Something to count on.
Beyond dying of course, though that now seems a part of this greater chaos.
It is hard to muster hope. Harder still to plan in a way that might encourage it.
But we push on. Work—if we are lucky enough to have it between times cities lock shut, dashing jobs like shattered glass—seems a strange half shadow of itself. Similar motions, to similar ends, but hollowed from the core as we sit at home no longer in creative company. Going through the motions of normality with a never-to-distant sense of vulnerability. Is this still real? How can it last?
This life now would have been unimaginable two years ago. How would we have responded to a glimpse of it? Curled back in disbelief? Probably.
But even now, with that lesson in unpredictability and impermanence on board, we push on as if victories over the issues of this moment will restore us. Why would we think that? How can we now assume anything about the days, years and months to come … why should they be better?
And so an end of hope. It feels that way: if hope is promise, fond expectation, then how can we even begin to think of it.
I went to the football a week and a bit back, and was thrilled to again be in that press of people, sucking in the simple normality of it, sitting to watch my team of 50 years find new and ever-more complicated ways to lose.

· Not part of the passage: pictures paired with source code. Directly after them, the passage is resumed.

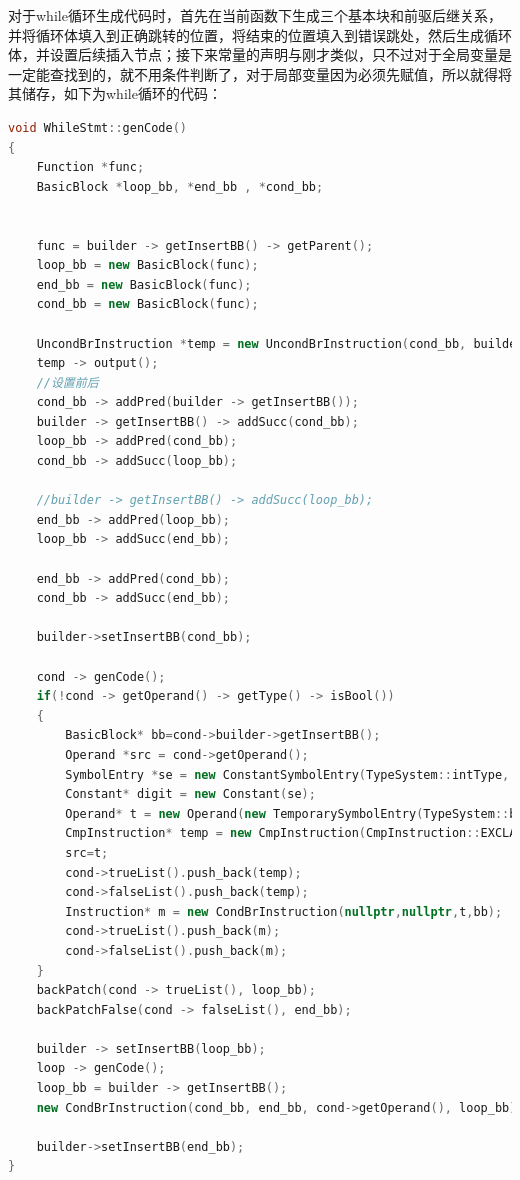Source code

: \documentclass[UTF8,a4paper,10pt]{ctexart}
\begin{document}
对于while循环生成代码时，首先在当前函数下生成三个基本块和前驱后继关系，并将循环体填入到正确跳转的位置，将结束的位置填入到错误跳处，然后生成循环体，并设置后续插入节点；接下来常量的声明与刚才类似，只不过对于全局变量是一定能查找到的，就不用条件判断了，对于局部变量因为必须先赋值，所以就得将其储存，如下为while循环的代码：
\begin{lstlisting}[title = while循环, language = c++]
void WhileStmt::genCode()
{
    Function *func;
    BasicBlock *loop_bb, *end_bb , *cond_bb;


    func = builder -> getInsertBB() -> getParent();
    loop_bb = new BasicBlock(func);
    end_bb = new BasicBlock(func);
    cond_bb = new BasicBlock(func);

    UncondBrInstruction *temp = new UncondBrInstruction(cond_bb, builder -> getInsertBB());
    temp -> output();
    //设置前后
    cond_bb -> addPred(builder -> getInsertBB());
    builder -> getInsertBB() -> addSucc(cond_bb);
    loop_bb -> addPred(cond_bb);
    cond_bb -> addSucc(loop_bb);

    //builder -> getInsertBB() -> addSucc(loop_bb);
    end_bb -> addPred(loop_bb);
    loop_bb -> addSucc(end_bb);

    end_bb -> addPred(cond_bb);
    cond_bb -> addSucc(end_bb);

    builder->setInsertBB(cond_bb);

    cond -> genCode();
    if(!cond -> getOperand() -> getType() -> isBool())
    {
        BasicBlock* bb=cond->builder->getInsertBB();
        Operand *src = cond->getOperand();
        SymbolEntry *se = new ConstantSymbolEntry(TypeSystem::intType, 0);
        Constant* digit = new Constant(se);
        Operand* t = new Operand(new TemporarySymbolEntry(TypeSystem::boolType, SymbolTable::getLabel()));
        CmpInstruction* temp = new CmpInstruction(CmpInstruction::EXCLAMATION, t, src, digit->getOperand(), bb);
        src=t;
        cond->trueList().push_back(temp);
        cond->falseList().push_back(temp);
        Instruction* m = new CondBrInstruction(nullptr,nullptr,t,bb);
        cond->trueList().push_back(m);
        cond->falseList().push_back(m);
    }
    backPatch(cond -> trueList(), loop_bb);
    backPatchFalse(cond -> falseList(), end_bb);

    builder -> setInsertBB(loop_bb);
    loop -> genCode();
    loop_bb = builder -> getInsertBB();
    new CondBrInstruction(cond_bb, end_bb, cond->getOperand(), loop_bb);

    builder->setInsertBB(end_bb);
}
\end{lstlisting}
\end{document}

There was a simple joy in the ordinariness. The calls of ‘ball!’. The slack jawed wonderment at the state of on-field adjudication. The knowing banter between strangers in neighbouring seats.
But there, somewhere in these bays and aisles, within this hallowed, storied sanctum of the MCC, was a single man infected. A virus that would be carried on the thin flurries of chilly winter air to infect a handful of others, lockdown hundreds and send thousands for testing.
That was the cost of a close brush with the exquisiteness of ordinary life; an ordinariness that now has the odds stacked against it. Can we go back to that in good faith? Will we dare to test those limits again?
Vaccination. Yes. I know.
That’s the slim shape of hope now I suppose. A needle in time. But best we get on with it, because otherwise hope becomes an illusion. Even with it, it seems an absurd uncertainty.
Maybe the before times were a foolish paradise. Perhaps we are better sorted now … confronted by the frailty of everything, nervous of what passes so easily between us.
But maybe that’s the good in it too, a grain of what could even be hope.
If one man can send a football crowd packing through the unwelcome intimacy of infection, then perhaps we might come to see possibilities in that connection. We’ve been schooled to prize our individuality and squeeze the profit out of it, but our truth is human proximity; shared risk and destiny, a collected, social, us. We might yet turn that to some goodness against all the ills that face us. We might find hope in that last certainty of simple shared being. It seems a long way to fall. Or maybe a beginning.